The July Cowork analysis makes the pattern even more obvious. Anthropic classified 1.2 million sampled Cowork sessions from May 11–31 into 20 categories. Business process and operations accounted for 33.4 per cent. Content creation and copywriting accounted for another 16.4 per cent. Software development, the thing agentic AI really built its name on, was just 8.7% in these Cowork platforms.
These uses remain adjacent to the established chatbot mental model. They involve producing, condensing and rearranging information, or treating LLMs as “answer engines”, like a super-powered Google search. Unfortunately, they don’t really surface the capacities of a system that can also operate software, build tools, connect processes and execute whole workflows.
In short, shoving the agentic capabilities of a capable LLM back into the chatbot style interface – even if that interface is more connected and capable than the web chat app – directs users back into simpler work.
Why don’t AI companies encourage sophisticated use?
The persistence of the chatbot-style interface for LLMs might suggest that the companies developing them aren’t interested in more sophisticated use. They’ve created something like a digital skeleton key that can theoretically operate any computer at the level of code: a powerful, capable technology that in the hands of creative users could be incredibly versatile. But when it comes to marketing this technology to the general public, it always returns to chatbots, answer engines, and writing marketing copy.
Why? If I’m being cynical, or perhaps just realistic, the majority of users probably couldn’t care less about an AI system that can write and execute its own code and “run tools in a loop”. Companies like OpenAI and Anthropic are measured on the number of active users, not the sophistication of use. OpenAI doesn’t seem to care that their customers are using AI for frankly terrible purposes like shopping, travel plans, and mental health advice, as long as they keep on using it.

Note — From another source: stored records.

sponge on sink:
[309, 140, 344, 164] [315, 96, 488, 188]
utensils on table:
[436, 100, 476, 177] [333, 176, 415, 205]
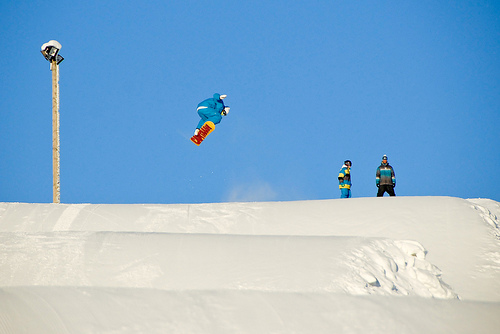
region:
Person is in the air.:
[172, 74, 242, 151]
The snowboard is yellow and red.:
[186, 121, 221, 148]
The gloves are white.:
[211, 85, 235, 112]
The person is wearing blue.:
[170, 75, 232, 140]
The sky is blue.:
[83, 25, 143, 95]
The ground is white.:
[100, 230, 340, 332]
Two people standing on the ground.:
[306, 137, 434, 214]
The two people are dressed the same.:
[323, 143, 415, 199]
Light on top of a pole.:
[21, 28, 87, 89]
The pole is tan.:
[36, 72, 90, 199]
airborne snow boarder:
[180, 75, 242, 148]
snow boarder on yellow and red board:
[191, 114, 219, 151]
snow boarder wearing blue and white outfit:
[190, 74, 235, 126]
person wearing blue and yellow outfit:
[333, 155, 360, 198]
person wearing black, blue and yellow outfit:
[374, 154, 399, 191]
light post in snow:
[26, 24, 84, 197]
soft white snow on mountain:
[23, 208, 250, 318]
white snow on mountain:
[264, 210, 474, 321]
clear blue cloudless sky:
[79, 11, 183, 193]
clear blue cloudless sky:
[246, 14, 482, 150]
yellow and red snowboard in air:
[189, 119, 214, 146]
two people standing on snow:
[339, 154, 397, 199]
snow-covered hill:
[1, 199, 498, 332]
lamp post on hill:
[40, 39, 73, 201]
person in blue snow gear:
[194, 93, 231, 136]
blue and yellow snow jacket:
[337, 163, 353, 187]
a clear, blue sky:
[1, 1, 498, 202]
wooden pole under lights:
[50, 59, 60, 204]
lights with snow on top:
[40, 39, 64, 64]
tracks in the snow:
[50, 201, 267, 229]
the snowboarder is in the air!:
[184, 84, 231, 151]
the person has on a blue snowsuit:
[337, 149, 361, 211]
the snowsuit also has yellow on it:
[336, 143, 359, 223]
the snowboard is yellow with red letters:
[176, 102, 226, 157]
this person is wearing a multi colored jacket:
[376, 143, 397, 202]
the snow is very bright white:
[155, 229, 217, 325]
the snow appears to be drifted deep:
[312, 227, 460, 323]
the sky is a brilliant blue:
[295, 50, 422, 137]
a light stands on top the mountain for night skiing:
[33, 32, 88, 199]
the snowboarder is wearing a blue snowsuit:
[192, 82, 276, 155]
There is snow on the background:
[41, 24, 464, 307]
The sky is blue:
[27, 14, 454, 284]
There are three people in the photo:
[32, 26, 475, 311]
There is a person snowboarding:
[86, 52, 382, 235]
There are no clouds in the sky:
[42, 11, 476, 296]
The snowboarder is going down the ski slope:
[24, 24, 446, 329]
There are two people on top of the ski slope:
[174, 41, 451, 286]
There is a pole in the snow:
[23, 17, 176, 311]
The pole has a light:
[11, 5, 145, 263]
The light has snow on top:
[33, 17, 168, 274]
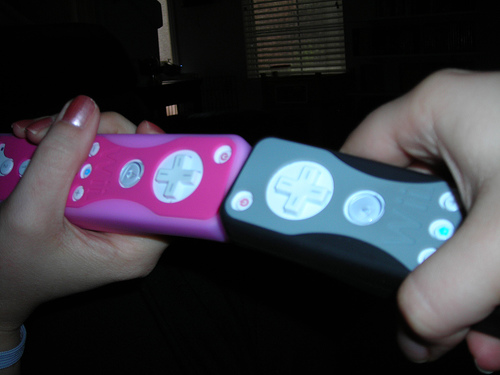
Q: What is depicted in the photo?
A: A woman's hand.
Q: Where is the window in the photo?
A: In the back.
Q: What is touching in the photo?
A: Two game controls.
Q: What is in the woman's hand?
A: A pink game control.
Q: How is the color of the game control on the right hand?
A: Gray and black.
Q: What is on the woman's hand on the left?
A: A pink game controller.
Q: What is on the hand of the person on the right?
A: A black game controller.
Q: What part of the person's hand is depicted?
A: The finger.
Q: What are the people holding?
A: Game controllers.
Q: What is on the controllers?
A: Buttons.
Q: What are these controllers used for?
A: Play video game.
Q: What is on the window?
A: Shades.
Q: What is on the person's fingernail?
A: Nail polish.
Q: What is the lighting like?
A: Dark.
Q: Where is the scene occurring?
A: In a living room.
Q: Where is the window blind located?
A: Top middle of picture.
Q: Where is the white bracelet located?
A: Lower left corner on girls wrist.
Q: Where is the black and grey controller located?
A: Middle right in boys hand.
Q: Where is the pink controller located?
A: Middle left in girls hand.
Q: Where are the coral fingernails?
A: Left middle on the girls hand.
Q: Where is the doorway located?
A: Top slightly left of middle.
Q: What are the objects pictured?
A: Game controllers.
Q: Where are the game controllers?
A: In people's hands.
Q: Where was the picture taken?
A: Inside of a building.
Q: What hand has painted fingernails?
A: The hand on the left.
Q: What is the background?
A: A window.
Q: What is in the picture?
A: Video game controls.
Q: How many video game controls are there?
A: Two.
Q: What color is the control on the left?
A: Pink.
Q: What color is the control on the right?
A: Blue.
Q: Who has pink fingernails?
A: The person on the left.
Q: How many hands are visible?
A: Two.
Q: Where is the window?
A: Back of the photo.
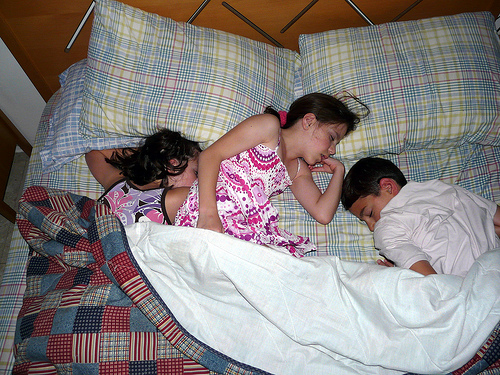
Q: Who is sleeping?
A: The kids.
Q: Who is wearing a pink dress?
A: The girl in the middle.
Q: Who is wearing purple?
A: The girl on the end.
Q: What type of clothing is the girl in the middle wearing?
A: A dress.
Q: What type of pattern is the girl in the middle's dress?
A: Paisley.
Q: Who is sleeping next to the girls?
A: A boy.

The chatbot interface was a design accident – a fluke of OpenAI’s initial release of GPT-3.5 in November 2022. But it quickly drummed up a hundred million users, and that kind of success is hard to step away from. I suspect that, despite being a dead end, the chatbot interface will continue to haunt us for a long time yet.
As a result, the organisations that get disproportionate value from GenAI will be the ones that treat the interface as a starting point rather than the product, and that invest in the unglamorous skills Willison identifies: specifying goals, choosing tools, designing loops, and judging the quality of outputs. That last one, judgement, is the part that doesn’t come in the chatbot text box, and it’s where domain expertise becomes even more crucial.
Which brings me back to where the IYKYK series started. The premise in those articles was that the biggest barrier to AI capability was knowledge of what GenAI systems can actually do. Unfortunately, the interface is designed so you won’t ask those kinds of questions. If you want to really dig into the capabilities of modern AI systems, I’d encourage you to get out of the chatbot interface and into the slightly terrifying world of the command line. This is where the digital skeleton key starts to unlock some of the potential of these systems.
Speak to your local friendly IT nerd. They might be able to set you up with a safe-ish sandbox to play around in. You don’t need to become an expert in software design or command line interfaces, but I promise you that the experience of using a capable AI system in an environment other than the chatbot will open your eyes to the present and future capabilities of LLMs in a way that you’d never achieve with ChatGPT and Copilot.